### AIM OF THE EXERCISE
Among the entries, which lines carry the string "causes"? Copy each of them.
<<<<
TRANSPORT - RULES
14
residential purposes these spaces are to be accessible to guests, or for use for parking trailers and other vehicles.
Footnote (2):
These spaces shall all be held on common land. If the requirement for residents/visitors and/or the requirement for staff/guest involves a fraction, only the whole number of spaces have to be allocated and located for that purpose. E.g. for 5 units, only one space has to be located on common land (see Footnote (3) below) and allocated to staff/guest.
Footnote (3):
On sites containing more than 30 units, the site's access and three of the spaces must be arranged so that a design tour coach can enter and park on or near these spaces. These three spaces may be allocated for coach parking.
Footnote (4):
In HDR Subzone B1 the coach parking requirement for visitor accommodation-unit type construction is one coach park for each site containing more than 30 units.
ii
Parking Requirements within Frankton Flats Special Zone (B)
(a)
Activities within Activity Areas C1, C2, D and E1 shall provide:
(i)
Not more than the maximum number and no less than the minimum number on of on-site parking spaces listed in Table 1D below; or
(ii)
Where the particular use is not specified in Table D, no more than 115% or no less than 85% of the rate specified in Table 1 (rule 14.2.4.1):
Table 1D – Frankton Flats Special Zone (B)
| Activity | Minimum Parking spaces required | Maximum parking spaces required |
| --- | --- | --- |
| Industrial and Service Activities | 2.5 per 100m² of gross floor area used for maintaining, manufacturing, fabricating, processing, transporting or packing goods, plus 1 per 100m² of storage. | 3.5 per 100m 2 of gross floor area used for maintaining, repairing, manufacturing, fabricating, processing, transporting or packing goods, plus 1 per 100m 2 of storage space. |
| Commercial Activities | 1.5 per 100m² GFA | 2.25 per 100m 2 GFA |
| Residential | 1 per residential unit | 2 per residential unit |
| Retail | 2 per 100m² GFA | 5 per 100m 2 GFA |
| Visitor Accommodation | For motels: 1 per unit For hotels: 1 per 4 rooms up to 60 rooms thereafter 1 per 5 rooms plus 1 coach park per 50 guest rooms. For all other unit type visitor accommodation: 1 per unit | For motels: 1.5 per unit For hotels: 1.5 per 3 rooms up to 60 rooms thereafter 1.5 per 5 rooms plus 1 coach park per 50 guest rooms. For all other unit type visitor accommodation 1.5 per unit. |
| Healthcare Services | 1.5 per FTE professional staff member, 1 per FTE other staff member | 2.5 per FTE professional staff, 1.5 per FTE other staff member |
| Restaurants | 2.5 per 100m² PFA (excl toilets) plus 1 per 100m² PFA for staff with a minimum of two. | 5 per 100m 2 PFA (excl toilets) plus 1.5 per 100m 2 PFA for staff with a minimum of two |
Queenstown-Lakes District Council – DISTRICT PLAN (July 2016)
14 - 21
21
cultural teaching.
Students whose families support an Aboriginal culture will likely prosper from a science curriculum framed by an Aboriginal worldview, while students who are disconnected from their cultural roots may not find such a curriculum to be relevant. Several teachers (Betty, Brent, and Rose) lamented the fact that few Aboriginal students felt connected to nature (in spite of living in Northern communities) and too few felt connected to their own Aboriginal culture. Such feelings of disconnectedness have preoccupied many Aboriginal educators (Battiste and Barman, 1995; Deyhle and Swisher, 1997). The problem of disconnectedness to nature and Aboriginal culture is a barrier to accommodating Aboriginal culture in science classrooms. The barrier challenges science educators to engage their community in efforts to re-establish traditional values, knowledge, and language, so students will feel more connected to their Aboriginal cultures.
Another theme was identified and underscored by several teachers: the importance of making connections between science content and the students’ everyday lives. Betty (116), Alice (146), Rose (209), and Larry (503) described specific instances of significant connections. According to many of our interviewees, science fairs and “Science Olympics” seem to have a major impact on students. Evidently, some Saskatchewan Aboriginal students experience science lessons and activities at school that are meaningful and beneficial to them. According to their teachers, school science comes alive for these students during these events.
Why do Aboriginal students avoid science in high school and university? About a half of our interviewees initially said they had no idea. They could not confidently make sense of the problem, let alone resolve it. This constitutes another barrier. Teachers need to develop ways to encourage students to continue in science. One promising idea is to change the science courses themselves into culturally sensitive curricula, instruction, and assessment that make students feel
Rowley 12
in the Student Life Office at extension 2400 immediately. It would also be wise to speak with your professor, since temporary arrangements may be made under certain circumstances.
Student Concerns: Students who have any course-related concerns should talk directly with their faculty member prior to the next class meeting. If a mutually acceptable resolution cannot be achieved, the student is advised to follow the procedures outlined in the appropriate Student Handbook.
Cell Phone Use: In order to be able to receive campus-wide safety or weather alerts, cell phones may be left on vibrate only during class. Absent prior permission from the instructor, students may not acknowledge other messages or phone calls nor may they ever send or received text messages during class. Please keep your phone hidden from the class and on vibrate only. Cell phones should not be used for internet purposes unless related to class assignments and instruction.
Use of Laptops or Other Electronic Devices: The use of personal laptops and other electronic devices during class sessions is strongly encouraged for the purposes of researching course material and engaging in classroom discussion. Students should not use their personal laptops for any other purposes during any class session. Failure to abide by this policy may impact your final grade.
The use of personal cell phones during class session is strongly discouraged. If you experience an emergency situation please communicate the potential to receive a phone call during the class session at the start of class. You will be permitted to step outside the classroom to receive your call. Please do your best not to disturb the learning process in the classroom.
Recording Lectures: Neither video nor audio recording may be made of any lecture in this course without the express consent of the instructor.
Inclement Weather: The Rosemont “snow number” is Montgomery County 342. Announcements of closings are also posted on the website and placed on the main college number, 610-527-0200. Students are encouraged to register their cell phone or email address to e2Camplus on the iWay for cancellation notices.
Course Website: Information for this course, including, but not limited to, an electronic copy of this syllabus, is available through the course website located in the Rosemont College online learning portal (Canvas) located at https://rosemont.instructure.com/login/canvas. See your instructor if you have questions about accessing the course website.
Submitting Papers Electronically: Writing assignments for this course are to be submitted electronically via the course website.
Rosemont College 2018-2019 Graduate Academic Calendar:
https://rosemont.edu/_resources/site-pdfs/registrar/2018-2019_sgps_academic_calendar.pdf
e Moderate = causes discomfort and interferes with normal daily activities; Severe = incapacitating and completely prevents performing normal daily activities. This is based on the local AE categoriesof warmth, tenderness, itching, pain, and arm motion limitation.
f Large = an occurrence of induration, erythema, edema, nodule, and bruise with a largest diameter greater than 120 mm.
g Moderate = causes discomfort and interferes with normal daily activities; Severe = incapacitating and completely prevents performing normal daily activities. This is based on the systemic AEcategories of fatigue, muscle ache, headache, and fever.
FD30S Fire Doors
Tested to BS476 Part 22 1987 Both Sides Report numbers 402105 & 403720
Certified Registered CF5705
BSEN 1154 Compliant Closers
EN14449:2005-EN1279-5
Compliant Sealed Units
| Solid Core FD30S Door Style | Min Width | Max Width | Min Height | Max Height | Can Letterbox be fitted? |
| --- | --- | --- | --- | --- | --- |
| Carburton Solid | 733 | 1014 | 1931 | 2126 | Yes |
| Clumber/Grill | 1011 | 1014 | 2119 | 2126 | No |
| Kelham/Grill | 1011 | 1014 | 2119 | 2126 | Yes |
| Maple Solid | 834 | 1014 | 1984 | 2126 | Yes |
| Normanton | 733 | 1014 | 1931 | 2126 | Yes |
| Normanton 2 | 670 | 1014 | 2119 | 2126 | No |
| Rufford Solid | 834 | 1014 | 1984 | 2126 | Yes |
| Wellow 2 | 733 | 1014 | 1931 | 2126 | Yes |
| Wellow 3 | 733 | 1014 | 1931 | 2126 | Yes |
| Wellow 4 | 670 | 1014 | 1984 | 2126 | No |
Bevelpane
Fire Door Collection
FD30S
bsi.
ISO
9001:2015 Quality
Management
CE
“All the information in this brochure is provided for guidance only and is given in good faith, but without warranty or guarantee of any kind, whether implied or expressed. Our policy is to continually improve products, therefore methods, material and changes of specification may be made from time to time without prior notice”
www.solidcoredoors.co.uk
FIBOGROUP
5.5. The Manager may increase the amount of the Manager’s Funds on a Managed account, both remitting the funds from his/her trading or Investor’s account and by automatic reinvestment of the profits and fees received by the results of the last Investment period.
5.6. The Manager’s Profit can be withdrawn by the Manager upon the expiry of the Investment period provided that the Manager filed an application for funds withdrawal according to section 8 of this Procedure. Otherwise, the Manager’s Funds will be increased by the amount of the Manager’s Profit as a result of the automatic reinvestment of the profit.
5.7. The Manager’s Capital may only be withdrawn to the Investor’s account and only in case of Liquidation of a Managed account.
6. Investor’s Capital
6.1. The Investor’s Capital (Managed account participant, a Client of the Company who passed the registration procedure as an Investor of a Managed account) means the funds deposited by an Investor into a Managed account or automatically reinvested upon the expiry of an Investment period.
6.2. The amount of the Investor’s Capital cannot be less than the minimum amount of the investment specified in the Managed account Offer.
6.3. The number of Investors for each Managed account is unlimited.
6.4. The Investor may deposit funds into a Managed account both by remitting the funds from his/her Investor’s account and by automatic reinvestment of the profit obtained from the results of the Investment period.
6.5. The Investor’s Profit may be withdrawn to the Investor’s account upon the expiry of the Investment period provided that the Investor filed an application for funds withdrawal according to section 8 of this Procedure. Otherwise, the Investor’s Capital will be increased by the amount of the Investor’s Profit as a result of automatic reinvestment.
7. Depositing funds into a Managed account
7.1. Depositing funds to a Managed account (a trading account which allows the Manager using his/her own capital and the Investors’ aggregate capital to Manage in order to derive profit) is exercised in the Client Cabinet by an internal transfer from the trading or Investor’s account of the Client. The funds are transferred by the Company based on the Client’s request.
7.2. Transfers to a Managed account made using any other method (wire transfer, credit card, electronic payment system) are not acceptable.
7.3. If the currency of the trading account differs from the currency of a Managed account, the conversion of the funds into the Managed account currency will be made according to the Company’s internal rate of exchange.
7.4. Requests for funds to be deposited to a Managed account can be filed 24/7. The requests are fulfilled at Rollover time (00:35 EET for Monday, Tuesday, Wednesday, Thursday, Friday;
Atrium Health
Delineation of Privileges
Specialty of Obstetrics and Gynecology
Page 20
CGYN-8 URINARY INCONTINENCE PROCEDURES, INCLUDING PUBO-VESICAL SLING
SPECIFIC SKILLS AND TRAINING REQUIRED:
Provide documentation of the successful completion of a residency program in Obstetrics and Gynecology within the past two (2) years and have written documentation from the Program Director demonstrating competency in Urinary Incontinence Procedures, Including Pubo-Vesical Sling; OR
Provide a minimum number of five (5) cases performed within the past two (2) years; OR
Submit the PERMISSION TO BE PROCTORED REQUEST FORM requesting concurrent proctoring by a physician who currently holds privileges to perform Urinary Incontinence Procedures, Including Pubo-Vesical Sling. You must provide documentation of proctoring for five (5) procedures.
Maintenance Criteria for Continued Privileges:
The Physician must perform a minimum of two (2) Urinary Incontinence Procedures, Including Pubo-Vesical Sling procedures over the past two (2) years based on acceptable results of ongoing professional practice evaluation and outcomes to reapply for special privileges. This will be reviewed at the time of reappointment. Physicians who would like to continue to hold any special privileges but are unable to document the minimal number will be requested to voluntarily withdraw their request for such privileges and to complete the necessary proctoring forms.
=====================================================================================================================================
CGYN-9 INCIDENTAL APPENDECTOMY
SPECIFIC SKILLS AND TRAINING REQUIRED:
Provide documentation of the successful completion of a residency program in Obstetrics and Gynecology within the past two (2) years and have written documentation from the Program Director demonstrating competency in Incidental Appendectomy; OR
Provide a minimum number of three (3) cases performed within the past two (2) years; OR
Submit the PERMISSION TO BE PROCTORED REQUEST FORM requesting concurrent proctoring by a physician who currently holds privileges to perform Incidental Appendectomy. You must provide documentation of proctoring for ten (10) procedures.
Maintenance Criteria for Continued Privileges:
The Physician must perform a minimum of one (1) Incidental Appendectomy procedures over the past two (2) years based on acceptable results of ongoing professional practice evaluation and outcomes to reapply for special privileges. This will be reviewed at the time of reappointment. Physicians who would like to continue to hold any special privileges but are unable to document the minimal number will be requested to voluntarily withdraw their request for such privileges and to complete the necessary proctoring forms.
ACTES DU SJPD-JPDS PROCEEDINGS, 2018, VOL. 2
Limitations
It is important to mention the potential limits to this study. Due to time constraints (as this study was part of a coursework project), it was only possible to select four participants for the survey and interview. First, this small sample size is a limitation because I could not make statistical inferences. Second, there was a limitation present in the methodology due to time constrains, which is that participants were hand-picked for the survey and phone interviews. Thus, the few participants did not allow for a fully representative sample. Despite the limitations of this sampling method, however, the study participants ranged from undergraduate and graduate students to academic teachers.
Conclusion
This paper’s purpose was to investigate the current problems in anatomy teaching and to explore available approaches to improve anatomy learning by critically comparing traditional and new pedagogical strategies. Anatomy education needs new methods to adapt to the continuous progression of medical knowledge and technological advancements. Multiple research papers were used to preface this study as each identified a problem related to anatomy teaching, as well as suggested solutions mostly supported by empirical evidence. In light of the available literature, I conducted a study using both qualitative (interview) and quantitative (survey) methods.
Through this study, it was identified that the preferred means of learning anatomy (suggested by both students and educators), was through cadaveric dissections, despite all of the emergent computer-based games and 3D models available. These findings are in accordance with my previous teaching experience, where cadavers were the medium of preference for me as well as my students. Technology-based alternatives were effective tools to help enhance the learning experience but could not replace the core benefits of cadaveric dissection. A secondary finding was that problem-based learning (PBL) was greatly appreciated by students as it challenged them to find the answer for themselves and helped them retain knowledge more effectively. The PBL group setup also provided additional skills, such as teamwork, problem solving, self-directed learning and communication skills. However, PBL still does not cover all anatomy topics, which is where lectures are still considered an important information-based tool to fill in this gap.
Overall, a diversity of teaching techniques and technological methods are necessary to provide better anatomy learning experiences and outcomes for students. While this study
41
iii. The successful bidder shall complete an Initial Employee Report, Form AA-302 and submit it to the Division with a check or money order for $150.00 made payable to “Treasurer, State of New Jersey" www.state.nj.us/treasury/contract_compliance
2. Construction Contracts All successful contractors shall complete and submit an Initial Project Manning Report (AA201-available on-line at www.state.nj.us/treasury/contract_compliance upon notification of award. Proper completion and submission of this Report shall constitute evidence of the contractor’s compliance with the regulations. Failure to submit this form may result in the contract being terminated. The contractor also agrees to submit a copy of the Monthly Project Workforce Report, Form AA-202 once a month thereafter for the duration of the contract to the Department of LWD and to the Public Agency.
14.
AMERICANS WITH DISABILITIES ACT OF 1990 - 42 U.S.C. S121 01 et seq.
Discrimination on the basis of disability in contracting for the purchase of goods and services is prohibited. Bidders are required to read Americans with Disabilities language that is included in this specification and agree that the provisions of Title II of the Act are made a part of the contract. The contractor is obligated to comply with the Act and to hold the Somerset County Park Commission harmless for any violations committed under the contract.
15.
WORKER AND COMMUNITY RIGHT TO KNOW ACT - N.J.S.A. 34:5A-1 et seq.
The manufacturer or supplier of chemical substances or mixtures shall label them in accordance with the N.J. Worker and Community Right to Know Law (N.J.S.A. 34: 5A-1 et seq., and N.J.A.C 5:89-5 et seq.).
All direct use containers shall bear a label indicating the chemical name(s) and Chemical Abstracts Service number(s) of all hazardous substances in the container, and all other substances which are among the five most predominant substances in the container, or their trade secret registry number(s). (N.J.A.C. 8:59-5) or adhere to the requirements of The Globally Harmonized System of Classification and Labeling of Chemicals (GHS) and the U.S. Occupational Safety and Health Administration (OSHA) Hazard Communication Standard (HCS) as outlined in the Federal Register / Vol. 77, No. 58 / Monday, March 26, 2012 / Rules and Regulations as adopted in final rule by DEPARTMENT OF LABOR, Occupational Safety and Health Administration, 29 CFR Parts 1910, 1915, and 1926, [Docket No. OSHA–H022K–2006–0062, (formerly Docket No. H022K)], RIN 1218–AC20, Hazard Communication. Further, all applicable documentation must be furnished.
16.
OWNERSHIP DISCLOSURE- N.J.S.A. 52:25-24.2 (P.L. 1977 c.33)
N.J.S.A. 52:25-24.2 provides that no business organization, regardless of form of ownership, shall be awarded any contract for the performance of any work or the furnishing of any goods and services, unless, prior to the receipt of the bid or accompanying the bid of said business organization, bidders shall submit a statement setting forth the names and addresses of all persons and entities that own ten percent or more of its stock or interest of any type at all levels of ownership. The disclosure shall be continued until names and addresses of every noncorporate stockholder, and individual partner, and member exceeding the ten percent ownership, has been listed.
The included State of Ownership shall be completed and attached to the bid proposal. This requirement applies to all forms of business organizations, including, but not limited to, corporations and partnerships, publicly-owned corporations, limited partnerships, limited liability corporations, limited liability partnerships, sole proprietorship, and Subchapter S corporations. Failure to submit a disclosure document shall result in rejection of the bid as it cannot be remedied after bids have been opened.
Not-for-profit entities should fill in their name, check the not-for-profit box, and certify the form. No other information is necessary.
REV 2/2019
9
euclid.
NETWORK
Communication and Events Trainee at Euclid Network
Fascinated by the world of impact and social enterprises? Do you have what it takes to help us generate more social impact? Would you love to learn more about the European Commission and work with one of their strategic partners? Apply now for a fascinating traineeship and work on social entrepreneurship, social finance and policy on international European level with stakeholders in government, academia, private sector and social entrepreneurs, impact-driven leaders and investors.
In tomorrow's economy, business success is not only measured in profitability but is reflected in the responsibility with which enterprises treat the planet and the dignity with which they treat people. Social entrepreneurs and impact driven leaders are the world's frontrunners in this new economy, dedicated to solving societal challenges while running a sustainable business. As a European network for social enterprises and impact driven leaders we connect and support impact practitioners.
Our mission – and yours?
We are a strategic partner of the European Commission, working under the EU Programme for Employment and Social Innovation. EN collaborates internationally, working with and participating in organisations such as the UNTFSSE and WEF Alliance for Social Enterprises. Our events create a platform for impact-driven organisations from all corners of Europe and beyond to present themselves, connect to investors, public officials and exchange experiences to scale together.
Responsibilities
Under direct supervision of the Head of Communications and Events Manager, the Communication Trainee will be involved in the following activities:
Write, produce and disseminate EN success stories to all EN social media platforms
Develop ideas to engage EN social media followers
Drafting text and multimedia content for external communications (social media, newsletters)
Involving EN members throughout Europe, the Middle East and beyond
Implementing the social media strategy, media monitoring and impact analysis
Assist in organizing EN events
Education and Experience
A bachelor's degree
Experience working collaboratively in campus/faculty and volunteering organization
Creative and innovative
>>>>
### RESULT OF THIS EXERCISE
e Moderate = causes discomfort and interferes with normal daily activities; Severe = incapacitating and completely prevents performing normal daily activities. This is based on the local AE categoriesof warmth, tenderness, itching, pain, and arm motion limitation.
g Moderate = causes discomfort and interferes with normal daily activities; Severe = incapacitating and completely prevents performing normal daily activities. This is based on the systemic AEcategories of fatigue, muscle ache, headache, and fever.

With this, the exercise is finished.